ACTIVITY »
Repeat only the lines from the one holding "serviços públicos conectados." down to the last line of the listing below, including both of those lines.

DATA UNDER STUDY »
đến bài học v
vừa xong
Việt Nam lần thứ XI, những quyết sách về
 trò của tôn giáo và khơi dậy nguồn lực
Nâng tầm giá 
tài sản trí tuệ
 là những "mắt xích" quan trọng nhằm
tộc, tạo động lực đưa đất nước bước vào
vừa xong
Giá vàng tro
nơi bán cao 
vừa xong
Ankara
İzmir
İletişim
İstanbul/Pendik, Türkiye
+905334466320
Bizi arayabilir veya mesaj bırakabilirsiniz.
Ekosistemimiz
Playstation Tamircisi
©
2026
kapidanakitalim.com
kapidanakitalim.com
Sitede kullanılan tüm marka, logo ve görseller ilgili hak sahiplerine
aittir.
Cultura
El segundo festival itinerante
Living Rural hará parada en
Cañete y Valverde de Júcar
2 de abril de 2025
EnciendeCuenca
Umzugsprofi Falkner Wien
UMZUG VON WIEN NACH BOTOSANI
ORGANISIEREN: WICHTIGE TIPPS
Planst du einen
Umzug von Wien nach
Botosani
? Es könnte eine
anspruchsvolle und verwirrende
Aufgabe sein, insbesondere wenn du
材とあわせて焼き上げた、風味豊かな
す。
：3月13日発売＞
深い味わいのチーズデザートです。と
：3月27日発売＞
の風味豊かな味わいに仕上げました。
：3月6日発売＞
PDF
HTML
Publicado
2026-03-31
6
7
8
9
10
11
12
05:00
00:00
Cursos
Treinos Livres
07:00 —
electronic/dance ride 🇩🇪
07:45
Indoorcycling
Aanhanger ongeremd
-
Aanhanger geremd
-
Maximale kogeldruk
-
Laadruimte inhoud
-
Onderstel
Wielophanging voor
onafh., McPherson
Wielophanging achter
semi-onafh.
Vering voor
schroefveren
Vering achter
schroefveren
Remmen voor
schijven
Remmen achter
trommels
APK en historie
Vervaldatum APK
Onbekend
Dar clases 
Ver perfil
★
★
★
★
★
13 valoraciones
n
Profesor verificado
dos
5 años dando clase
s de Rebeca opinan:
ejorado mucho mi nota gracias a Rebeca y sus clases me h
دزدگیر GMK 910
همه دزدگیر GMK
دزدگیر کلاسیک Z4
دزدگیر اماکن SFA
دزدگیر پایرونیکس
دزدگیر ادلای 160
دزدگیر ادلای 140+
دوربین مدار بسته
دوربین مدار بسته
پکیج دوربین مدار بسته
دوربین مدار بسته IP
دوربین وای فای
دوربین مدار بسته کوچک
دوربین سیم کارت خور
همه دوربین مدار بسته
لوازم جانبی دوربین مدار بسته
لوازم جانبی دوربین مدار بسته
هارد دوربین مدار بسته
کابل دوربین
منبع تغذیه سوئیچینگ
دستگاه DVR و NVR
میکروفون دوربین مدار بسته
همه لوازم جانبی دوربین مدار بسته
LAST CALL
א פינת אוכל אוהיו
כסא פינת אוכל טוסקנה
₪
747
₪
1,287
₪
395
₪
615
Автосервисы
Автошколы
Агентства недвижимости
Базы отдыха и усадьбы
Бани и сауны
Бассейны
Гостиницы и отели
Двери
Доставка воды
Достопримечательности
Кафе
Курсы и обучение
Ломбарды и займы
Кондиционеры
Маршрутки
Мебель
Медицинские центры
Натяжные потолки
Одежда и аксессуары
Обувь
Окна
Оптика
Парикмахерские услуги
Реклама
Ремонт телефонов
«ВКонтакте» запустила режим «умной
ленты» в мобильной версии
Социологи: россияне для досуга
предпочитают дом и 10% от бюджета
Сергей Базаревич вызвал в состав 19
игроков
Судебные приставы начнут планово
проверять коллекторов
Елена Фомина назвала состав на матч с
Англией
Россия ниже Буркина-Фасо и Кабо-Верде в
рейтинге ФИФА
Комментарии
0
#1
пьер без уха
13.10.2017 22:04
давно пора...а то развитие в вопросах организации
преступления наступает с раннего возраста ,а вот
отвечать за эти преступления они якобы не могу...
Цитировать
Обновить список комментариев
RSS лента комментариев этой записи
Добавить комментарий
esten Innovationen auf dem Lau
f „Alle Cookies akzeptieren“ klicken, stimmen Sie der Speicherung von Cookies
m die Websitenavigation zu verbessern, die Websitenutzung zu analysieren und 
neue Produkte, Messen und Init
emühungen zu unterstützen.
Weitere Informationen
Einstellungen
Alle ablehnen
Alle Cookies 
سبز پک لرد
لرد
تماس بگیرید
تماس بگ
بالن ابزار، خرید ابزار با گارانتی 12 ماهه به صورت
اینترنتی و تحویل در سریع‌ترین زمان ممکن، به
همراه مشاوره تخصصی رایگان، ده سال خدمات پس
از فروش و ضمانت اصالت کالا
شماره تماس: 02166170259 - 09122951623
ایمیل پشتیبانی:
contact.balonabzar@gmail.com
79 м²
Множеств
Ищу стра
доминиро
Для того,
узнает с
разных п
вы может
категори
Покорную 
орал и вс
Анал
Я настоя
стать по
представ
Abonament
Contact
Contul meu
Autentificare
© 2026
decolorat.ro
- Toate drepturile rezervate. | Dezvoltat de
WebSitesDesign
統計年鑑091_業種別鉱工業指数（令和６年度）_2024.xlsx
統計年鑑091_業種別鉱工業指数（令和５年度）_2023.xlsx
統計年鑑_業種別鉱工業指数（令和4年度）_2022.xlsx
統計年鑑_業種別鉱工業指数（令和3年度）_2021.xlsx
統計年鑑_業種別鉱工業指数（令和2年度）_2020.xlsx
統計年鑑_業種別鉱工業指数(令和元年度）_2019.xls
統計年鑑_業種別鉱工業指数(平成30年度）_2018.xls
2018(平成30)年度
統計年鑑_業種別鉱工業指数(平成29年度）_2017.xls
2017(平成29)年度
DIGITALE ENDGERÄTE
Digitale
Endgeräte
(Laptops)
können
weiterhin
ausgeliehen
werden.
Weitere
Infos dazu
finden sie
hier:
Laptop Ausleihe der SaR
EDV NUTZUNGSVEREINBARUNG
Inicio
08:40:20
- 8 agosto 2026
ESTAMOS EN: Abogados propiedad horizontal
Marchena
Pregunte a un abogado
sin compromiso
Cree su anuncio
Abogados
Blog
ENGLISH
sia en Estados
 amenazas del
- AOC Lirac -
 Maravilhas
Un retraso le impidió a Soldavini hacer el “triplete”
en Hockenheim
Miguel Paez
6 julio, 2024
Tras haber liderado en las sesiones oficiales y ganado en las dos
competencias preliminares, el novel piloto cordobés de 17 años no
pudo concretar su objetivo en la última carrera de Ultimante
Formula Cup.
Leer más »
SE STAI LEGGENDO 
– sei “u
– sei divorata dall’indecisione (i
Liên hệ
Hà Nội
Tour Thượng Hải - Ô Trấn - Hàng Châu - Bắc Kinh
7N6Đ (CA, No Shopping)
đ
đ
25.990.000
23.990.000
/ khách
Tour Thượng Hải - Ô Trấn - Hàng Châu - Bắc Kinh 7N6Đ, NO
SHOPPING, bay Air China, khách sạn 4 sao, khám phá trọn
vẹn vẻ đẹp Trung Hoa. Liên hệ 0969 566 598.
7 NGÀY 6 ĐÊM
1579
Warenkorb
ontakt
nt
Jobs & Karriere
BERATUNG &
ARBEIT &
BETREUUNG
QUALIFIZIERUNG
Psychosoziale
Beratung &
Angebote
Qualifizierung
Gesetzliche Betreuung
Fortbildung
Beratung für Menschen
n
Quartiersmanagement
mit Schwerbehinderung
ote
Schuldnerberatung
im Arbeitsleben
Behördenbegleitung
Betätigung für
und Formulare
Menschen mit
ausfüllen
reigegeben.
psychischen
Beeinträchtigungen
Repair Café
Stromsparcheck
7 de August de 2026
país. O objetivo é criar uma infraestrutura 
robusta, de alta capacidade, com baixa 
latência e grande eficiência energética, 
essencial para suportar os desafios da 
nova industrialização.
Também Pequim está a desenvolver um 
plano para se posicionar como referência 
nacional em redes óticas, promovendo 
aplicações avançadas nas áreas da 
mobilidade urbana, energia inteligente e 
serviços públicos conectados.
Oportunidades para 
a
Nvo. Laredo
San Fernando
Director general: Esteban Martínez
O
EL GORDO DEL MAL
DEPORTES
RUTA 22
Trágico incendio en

TASK SOLUTION »
serviços públicos conectados.
Oportunidades para 
a
Nvo. Laredo
San Fernando
Director general: Esteban Martínez
O
EL GORDO DEL MAL
DEPORTES
RUTA 22
Trágico incendio en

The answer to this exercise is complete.